The Economist reports about (a book about) Jacob Fugger, the richest and one of the most influential men of his time.
The principal banker to the Habsburgs, Jacob Fugger bet on their ascent. He held interests in the copper and silver business; “helped finance a Portuguese scheme to relocate the pepper and spice trade to Lisbon, a move so successful that it delivered a fatal blow to the commercial stature of Venice”; and created a network of couriers that served as news service.
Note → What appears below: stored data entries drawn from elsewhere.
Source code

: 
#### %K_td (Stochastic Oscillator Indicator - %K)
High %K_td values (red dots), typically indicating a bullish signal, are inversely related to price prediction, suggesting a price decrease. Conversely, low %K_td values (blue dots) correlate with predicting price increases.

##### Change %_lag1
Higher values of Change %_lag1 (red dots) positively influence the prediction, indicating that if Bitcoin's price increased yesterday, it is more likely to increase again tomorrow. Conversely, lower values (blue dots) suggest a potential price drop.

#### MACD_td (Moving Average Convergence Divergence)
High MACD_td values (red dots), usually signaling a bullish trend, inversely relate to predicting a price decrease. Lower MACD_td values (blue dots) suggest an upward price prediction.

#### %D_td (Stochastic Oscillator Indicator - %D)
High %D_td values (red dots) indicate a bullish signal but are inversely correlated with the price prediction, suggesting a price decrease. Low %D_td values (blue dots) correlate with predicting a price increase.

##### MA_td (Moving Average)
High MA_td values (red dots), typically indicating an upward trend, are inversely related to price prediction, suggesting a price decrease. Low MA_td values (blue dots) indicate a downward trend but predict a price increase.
He raised finance by introducing savings accounts which paid 5% interest and in the process, convinced the Medici Pope Leo X to contravene the Catholic church’s ban on usury in 1515; usury was redefined as “profit that is acquired without labour, cost or risk.”
He also offered money transfers (3% commission) and—unintentionally—helped start the Reformation through his involvement in the sale of indulgences (proceeds split with his business partner and Pope Leo, who needed funds to pay for St. Peter’s). In 1517, Martin Luther wrote his 95 Theses.
The enemies of Jacob Fugger included the Teutonic Knights and Thomas Müntzer, a cleric and leader of the German Peasants’ Revolt in 1520.